A central point Sam makes is that using AI doesn’t dilute accountability. Regardless of how many vendors, tools, or outsourcing partners are involved, legal responsibility remains with the platform hosting the content. He explains how this is typically managed in practice through layered quality assurance: business process outsourcing (BPO) providers (usually, third-party firms contracted to supply large-scale moderation work) auditing their own moderators, platforms auditing vendor outputs, and, in more mature systems, additional alignment checks to ensure consistency across reviewers. These mechanisms may help manage contractual risk, but they do not transfer regulatory liability.

Sam also notes the growing influence of external actors such as payment providers and insurers, who increasingly require evidence of robust moderation and governance practices before underwriting risk. In his view, this is accelerating a shift away from informal assurances toward demonstrable, auditable control.

The changing role (and wellbeing) of human moderators

These architectural changes also have consequences for the people still doing moderation work. One of the most under-discussed effects of AI-led moderation systems is their impact on moderator wellbeing. Automation reduces the amount of harmful material that humans are exposed to, either by removing it before review or by limiting human involvement to specific, high-value cases.

He observes that the role of moderators is evolving from “looking at everything” to acting as specialists and quality controllers, reviewing samples of AI decisions, handling appeals, and feeding nuanced judgements back into the system as training data. This not only improves model performance over time but also creates a more sustainable and psychologically safer working environment. That’s not to say that  psychological risk is eliminated altogether, since edge cases and appeals can be among the most disturbing material, but it does reduce indiscriminate exposure.

Practical advice for small and medium platforms

Sam is particularly blunt about the position of smaller platforms. Many aren’t avoiding safety responsibilities deliberately; they simply don’t know what applies to them until enforcement arrives.

His advice is pragmatic. Start with a genuine risk assessment focused on where harm actually occurs, not just where fines might be issued. Use off-the-shelf moderation tools if necessary – imperfect coverage is better than none. Most importantly, write policies down, even if they evolve. Platforms already have implicit rules in mind; documenting them is the first step toward enforceable, automatable moderation.

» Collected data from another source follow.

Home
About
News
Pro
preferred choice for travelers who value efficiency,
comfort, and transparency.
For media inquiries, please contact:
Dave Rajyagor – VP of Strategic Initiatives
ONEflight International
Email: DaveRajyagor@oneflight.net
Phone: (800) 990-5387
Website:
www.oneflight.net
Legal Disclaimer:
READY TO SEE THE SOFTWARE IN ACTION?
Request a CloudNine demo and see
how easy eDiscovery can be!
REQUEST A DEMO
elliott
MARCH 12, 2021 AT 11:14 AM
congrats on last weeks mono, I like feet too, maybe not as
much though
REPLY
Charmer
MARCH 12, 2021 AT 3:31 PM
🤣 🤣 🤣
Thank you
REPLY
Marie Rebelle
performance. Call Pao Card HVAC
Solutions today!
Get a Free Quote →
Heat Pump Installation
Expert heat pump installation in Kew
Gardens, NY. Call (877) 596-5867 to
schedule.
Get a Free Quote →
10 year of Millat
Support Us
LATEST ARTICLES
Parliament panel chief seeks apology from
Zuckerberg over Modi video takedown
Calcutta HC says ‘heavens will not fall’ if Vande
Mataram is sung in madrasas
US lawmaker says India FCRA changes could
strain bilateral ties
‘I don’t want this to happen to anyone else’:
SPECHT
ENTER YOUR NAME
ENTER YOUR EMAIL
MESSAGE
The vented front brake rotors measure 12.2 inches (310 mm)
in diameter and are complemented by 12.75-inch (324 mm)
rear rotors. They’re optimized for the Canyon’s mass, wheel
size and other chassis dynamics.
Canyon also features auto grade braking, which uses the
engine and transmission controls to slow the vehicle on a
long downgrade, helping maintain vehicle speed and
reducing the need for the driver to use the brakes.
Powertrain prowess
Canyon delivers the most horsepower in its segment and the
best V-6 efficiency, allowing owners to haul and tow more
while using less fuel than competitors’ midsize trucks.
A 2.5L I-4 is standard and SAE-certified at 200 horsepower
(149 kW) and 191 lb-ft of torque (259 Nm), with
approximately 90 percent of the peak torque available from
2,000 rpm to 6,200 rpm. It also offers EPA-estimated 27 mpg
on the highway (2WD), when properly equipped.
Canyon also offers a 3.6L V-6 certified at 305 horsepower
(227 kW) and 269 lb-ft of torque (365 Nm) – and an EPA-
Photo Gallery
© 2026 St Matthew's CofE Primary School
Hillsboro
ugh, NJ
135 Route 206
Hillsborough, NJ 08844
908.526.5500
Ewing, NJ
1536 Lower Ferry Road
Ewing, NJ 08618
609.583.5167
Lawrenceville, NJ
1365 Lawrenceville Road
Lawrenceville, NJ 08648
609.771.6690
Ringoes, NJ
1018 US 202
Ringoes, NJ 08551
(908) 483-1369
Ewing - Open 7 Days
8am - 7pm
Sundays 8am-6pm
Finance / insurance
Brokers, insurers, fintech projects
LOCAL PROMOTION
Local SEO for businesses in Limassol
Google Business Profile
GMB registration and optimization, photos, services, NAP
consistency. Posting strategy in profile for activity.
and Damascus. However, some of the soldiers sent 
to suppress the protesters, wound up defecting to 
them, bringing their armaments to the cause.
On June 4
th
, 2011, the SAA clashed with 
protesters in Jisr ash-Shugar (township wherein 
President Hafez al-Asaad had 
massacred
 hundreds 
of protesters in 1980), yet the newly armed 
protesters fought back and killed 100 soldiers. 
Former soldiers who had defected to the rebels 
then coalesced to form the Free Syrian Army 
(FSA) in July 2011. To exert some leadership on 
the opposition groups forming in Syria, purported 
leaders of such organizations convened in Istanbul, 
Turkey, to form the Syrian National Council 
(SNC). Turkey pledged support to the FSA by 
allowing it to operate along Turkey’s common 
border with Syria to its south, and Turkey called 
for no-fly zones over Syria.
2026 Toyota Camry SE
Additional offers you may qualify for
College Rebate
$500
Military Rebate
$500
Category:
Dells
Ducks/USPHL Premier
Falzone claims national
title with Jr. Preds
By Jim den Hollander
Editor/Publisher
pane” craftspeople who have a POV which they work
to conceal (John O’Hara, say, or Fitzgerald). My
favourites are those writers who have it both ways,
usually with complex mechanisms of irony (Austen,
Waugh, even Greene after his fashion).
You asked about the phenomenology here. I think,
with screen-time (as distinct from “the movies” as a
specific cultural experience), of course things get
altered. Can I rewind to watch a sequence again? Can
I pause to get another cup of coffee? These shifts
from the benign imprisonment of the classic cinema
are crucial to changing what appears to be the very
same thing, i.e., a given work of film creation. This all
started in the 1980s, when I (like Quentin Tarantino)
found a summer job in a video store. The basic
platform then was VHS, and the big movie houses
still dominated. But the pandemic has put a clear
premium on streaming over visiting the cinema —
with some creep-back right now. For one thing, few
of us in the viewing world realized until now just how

Sam stresses that the greatest risk for SMEs is not bad faith, but ignorance. And ignorance is rarely treated kindly by regulators.

Beyond compliance

Throughout the discussion, Sam returns to the same conclusion: content moderation is no longer just a technical problem. It is a governance challenge that spans policy design, system architecture, human judgement, and regulatory interpretation.

Platforms that treat AI as a shortcut to compliance tend to optimise for growth and short-term cost savings. Those that invest in structured, transparent, and well-governed moderation systems are better equipped to adapt as expectations change. As Sam puts it, the real question is no longer whether AI is used in moderation, but whether it is used responsibly, with clear accountability and humans firmly in the loop.